INFORMATION REQUIRED IN THE
SECTION 10(a) PROSPECTUS

     Information required by Item 1 and Item 2 of Part I of Form S-8 to be contained in the Section 10(a) prospectus is omitted from this Registration Statement in accordance with Rule 428 under the Securities Act of 1933, as amended (“Securities Act”), and the Note to Part I of Form S-8.

PART II

INFORMATION REQUIRED IN THE REGISTRATION STATEMENT

Item 3.  Incorporation of Documents by Reference.

     The following documents, which previously have been filed by the Company with the Securities and Exchange Commission (“Commission”), are incorporated herein by reference and made a part hereof:

  (a)   Annual Report on Form 10-K for the fiscal year ended December 28, 2002 (File No. 001-11655);
 
  (b)   Quarterly Report on Form 10-Q for the fiscal quarter ended March 29, 2003 (File No. 001-11655);
 
  (c)   Quarterly Report on Form 10-Q for the fiscal quarter ended June 28, 2003 (File No. 001-11655);
 
  (d)   Current Report on Form 8-K dated July 15, 2003, filed July 24, 2003 (File No. 001-11655); and
 
  (e)   The description of the Common Stock contained in the Company’s Registration Statement on Form 8-A, filed on March 4, 1996 (File No. 001-11655).

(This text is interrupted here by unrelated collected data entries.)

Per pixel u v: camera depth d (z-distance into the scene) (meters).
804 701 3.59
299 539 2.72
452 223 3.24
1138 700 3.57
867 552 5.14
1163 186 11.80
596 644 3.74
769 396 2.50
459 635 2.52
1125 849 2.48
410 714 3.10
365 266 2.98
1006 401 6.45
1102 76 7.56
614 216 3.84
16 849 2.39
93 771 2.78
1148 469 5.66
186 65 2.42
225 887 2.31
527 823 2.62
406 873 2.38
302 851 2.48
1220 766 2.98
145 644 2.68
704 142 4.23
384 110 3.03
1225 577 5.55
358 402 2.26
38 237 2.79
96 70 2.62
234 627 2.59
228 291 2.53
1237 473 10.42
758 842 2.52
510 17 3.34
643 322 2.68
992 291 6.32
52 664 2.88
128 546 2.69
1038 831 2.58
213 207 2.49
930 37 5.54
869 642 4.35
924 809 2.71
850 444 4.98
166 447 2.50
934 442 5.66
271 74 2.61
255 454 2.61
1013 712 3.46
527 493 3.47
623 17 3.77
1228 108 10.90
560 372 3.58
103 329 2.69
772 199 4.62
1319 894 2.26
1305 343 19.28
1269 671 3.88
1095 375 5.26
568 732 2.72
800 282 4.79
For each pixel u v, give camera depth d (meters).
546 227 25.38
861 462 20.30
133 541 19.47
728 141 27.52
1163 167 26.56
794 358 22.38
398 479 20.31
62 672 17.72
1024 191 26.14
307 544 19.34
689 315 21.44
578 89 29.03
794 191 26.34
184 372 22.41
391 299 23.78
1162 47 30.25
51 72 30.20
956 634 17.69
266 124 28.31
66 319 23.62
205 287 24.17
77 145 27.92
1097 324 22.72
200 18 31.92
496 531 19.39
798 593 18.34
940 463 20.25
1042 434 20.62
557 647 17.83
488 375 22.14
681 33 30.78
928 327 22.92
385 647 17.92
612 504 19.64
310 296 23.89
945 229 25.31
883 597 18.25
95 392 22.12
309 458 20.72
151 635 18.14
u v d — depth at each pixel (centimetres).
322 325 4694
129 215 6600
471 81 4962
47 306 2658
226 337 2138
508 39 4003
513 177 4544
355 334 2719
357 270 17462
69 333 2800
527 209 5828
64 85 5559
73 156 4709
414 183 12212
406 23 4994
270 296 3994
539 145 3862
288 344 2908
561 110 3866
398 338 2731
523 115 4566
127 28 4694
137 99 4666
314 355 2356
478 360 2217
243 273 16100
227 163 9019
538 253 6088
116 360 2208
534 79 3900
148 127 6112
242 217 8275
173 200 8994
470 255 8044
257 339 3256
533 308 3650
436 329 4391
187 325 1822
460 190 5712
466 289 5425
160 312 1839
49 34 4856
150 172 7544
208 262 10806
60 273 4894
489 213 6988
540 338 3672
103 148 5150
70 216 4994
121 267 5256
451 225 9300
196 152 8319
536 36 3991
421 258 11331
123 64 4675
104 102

     All documents filed by the Company with the Commission pursuant to Sections 13(a), 13(c), 14 and 15(d) of the Securities Exchange Act of 1934, as amended (“Exchange Act”), subsequent to the date hereof and prior to the filing of a post-effective amendment hereto which indicates that all securities offered hereunder have been sold or which deregisters all securities then remaining unsold, shall be deemed to be incorporated by reference herein and to be a part hereof from the date of filing of such documents except that the portion of any Current Report on Form 8-K furnished pursuant to Item 9 or Item 12 thereof shall not be incorporated by reference herein.

     For purposes of this Registration Statement, any statement contained in a document incorporated or deemed to be incorporated herein by reference shall be deemed to be modified or superseded to the extent that a statement contained herein or in any other subsequently filed document which also is or is deemed to be incorporated herein by reference modifies or supersedes such statement in such document. Any statement so modified or superseded shall not be deemed, except as so modified or superseded, to constitute a part of this Registration Statement.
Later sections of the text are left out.